Collected data
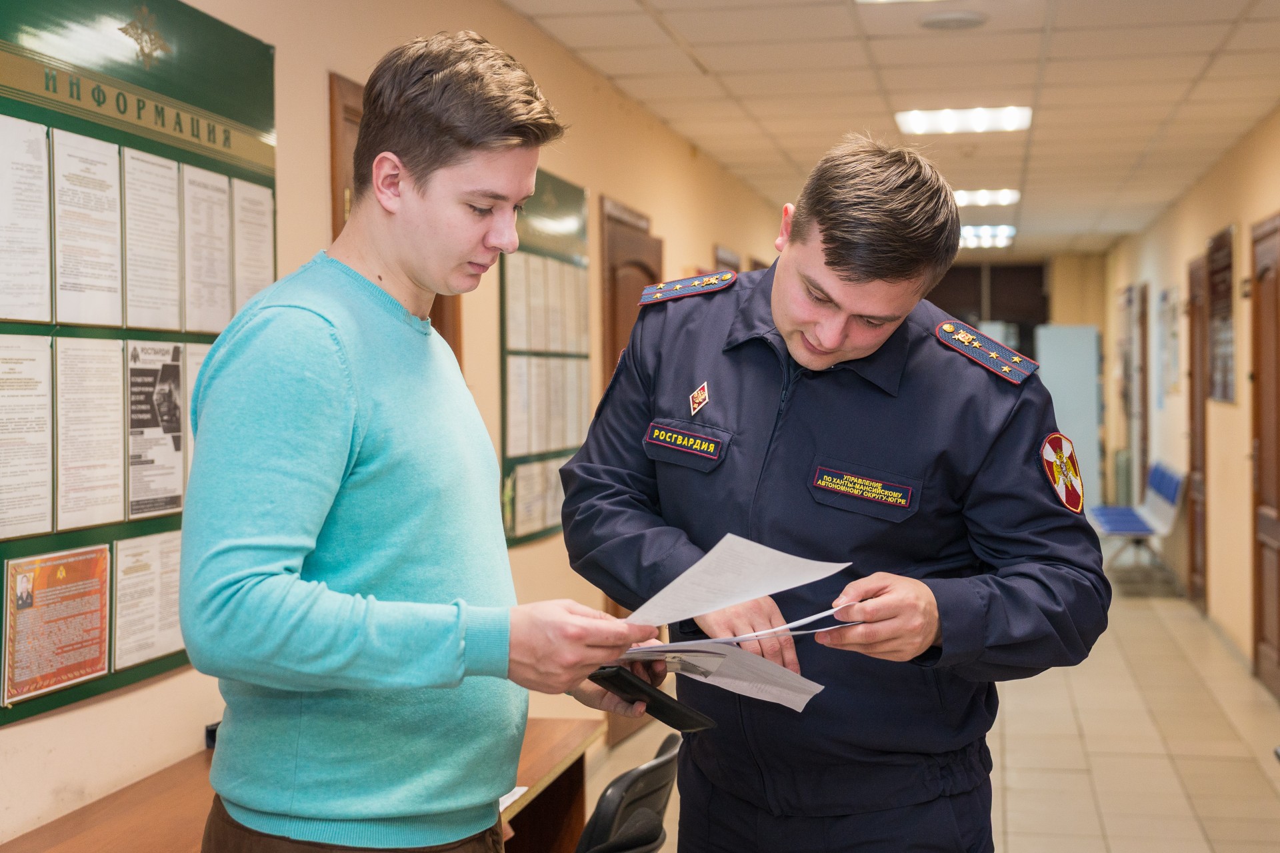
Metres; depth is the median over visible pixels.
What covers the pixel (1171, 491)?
blue bench
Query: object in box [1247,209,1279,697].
wooden door
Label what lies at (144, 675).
bulletin board
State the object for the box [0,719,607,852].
wooden desk
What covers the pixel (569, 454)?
bulletin board
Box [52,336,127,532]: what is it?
paper notice
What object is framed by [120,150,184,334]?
paper notice
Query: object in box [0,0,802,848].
left wall
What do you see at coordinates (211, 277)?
paper notice
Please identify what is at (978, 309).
doorway
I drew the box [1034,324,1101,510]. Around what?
white cabinet
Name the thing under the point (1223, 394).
bulletin board
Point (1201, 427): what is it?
door
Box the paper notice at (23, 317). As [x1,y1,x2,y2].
[0,114,51,324]
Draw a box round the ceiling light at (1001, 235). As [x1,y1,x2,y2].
[958,224,1016,248]
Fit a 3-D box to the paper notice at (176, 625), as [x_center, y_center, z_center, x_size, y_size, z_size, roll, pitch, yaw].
[-0.953,0.334,3.045,0.022,0.210,0.215,0,2,12]
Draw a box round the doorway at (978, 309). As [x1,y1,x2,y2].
[925,262,1049,356]
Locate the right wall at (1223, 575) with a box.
[1104,102,1279,698]
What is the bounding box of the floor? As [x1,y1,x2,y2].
[580,543,1279,852]
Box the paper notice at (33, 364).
[0,331,53,541]
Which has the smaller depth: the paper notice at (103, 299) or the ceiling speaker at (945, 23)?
the paper notice at (103, 299)
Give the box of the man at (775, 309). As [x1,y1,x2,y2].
[556,134,1109,852]
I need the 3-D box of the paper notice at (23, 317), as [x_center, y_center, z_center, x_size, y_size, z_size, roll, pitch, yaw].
[-1.088,-0.347,2.700,0.057,0.271,0.213,0,2,12]
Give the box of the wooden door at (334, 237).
[329,71,460,360]
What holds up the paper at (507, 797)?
on the wooden desk
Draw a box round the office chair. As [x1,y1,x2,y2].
[574,732,684,852]
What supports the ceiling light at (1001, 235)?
in the ceiling
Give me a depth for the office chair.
2.88 m
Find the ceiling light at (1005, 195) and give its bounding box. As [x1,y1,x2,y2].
[950,188,1019,206]
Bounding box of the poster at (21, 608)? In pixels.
[0,544,111,708]
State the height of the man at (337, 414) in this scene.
1.800 m
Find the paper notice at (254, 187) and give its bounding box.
[230,178,275,311]
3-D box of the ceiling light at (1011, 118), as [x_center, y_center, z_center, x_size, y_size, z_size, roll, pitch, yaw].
[1.609,-1.533,7.777,0.613,0.064,0.548,0,2,12]
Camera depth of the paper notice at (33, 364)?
2.72 m
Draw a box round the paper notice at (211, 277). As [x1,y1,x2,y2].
[180,165,234,334]
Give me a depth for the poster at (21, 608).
2.79 m
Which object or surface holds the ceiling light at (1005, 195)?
in the ceiling
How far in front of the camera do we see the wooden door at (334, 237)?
4.15 m
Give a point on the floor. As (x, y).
(1073, 752)
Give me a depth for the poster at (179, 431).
3.12 m
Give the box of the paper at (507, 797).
[498,785,529,812]
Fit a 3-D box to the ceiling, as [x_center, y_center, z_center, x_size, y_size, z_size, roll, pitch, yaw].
[1.487,-1.581,6.989,3.928,0.117,16.227,0,2,12]
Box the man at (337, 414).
[182,30,661,852]
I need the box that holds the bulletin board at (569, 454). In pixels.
[496,168,593,548]
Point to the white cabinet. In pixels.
(1058, 377)
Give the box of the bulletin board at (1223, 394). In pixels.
[1204,226,1237,404]
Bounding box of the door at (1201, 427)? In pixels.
[1186,254,1209,611]
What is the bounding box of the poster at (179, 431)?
[124,340,185,519]
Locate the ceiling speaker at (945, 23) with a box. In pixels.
[918,10,987,30]
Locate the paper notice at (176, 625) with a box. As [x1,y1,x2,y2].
[109,532,183,670]
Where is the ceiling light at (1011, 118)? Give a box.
[895,105,1031,134]
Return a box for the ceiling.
[506,0,1279,259]
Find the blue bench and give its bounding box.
[1090,461,1183,578]
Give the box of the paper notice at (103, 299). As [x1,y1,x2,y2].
[48,129,125,328]
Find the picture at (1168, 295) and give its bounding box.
[1156,284,1181,401]
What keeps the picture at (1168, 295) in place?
attached to the right wall at (1223, 575)
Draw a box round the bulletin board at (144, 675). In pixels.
[0,0,277,729]
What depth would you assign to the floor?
6.46 m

_Exercise_. Copy the records exactly. Skip the pictures.

_Exercise answer_.
Metres; depth is the median over visible pixels.
What covers the pixel (1171, 491)?
blue bench
Query: object in box [1247,209,1279,697].
wooden door
Label what lies at (144, 675).
bulletin board
State the object for the box [0,719,607,852].
wooden desk
What covers the pixel (569, 454)?
bulletin board
Box [52,336,127,532]: what is it?
paper notice
What object is framed by [120,150,184,334]?
paper notice
Query: object in box [0,0,802,848].
left wall
What do you see at coordinates (211, 277)?
paper notice
Please identify what is at (978, 309).
doorway
I drew the box [1034,324,1101,510]. Around what?
white cabinet
Name the thing under the point (1223, 394).
bulletin board
Point (1201, 427): what is it?
door
Box the paper notice at (23, 317). As [x1,y1,x2,y2].
[0,114,51,324]
Draw a box round the ceiling light at (1001, 235). As [x1,y1,x2,y2].
[958,224,1016,248]
Fit a 3-D box to the paper notice at (176, 625), as [x_center, y_center, z_center, x_size, y_size, z_size, roll, pitch, yaw].
[-0.953,0.334,3.045,0.022,0.210,0.215,0,2,12]
Draw a box round the doorway at (978, 309). As [x1,y1,x2,y2].
[925,262,1049,356]
Locate the right wall at (1223, 575) with a box.
[1104,102,1279,698]
What is the bounding box of the floor? As [x1,y1,x2,y2].
[580,543,1279,852]
Box the paper notice at (33, 364).
[0,331,53,541]
Which has the smaller depth: the paper notice at (103, 299) or the ceiling speaker at (945, 23)?
the paper notice at (103, 299)
Give the box of the man at (775, 309). As [x1,y1,x2,y2].
[556,134,1109,852]
I need the 3-D box of the paper notice at (23, 317), as [x_center, y_center, z_center, x_size, y_size, z_size, roll, pitch, yaw].
[-1.088,-0.347,2.700,0.057,0.271,0.213,0,2,12]
Give the box of the wooden door at (334, 237).
[329,71,460,360]
What holds up the paper at (507, 797)?
on the wooden desk
Draw a box round the office chair. As [x1,y1,x2,y2].
[574,732,684,852]
What supports the ceiling light at (1001, 235)?
in the ceiling
Give me a depth for the office chair.
2.88 m
Find the ceiling light at (1005, 195) and give its bounding box. As [x1,y1,x2,y2].
[950,188,1019,206]
Bounding box of the poster at (21, 608)? In pixels.
[0,544,111,708]
State the height of the man at (337, 414) in this scene.
1.800 m
Find the paper notice at (254, 187) and give its bounding box.
[230,178,275,311]
3-D box of the ceiling light at (1011, 118), as [x_center, y_center, z_center, x_size, y_size, z_size, roll, pitch, yaw].
[1.609,-1.533,7.777,0.613,0.064,0.548,0,2,12]
Camera depth of the paper notice at (33, 364)?
2.72 m
Draw a box round the paper notice at (211, 277). As [x1,y1,x2,y2].
[180,165,234,334]
Give me a depth for the poster at (21, 608).
2.79 m
Which object or surface holds the ceiling light at (1005, 195)?
in the ceiling
How far in front of the camera do we see the wooden door at (334, 237)?
4.15 m
Give a point on the floor. As (x, y).
(1073, 752)
Give me a depth for the poster at (179, 431).
3.12 m
Give the box of the paper at (507, 797).
[498,785,529,812]
Fit a 3-D box to the ceiling, as [x_center, y_center, z_center, x_size, y_size, z_size, roll, pitch, yaw].
[1.487,-1.581,6.989,3.928,0.117,16.227,0,2,12]
Box the man at (337, 414).
[182,30,661,852]
I need the box that holds the bulletin board at (569, 454). In pixels.
[496,168,593,548]
Point to the white cabinet. In pixels.
(1058, 377)
Give the box of the bulletin board at (1223, 394). In pixels.
[1204,226,1237,404]
Bounding box of the door at (1201, 427)? In pixels.
[1186,254,1209,611]
What is the bounding box of the poster at (179, 431)?
[124,340,185,519]
Locate the ceiling speaker at (945, 23) with a box. In pixels.
[918,10,987,30]
Locate the paper notice at (176, 625) with a box. As [x1,y1,x2,y2].
[109,532,183,670]
Where is the ceiling light at (1011, 118)? Give a box.
[895,105,1031,134]
Return a box for the ceiling.
[506,0,1279,259]
Find the blue bench and give its bounding box.
[1090,461,1183,578]
Give the box of the paper notice at (103, 299). As [x1,y1,x2,y2].
[48,129,125,328]
Find the picture at (1168, 295) and give its bounding box.
[1156,284,1181,401]
What keeps the picture at (1168, 295) in place?
attached to the right wall at (1223, 575)
Draw a box round the bulletin board at (144, 675). In pixels.
[0,0,277,729]
What depth would you assign to the floor?
6.46 m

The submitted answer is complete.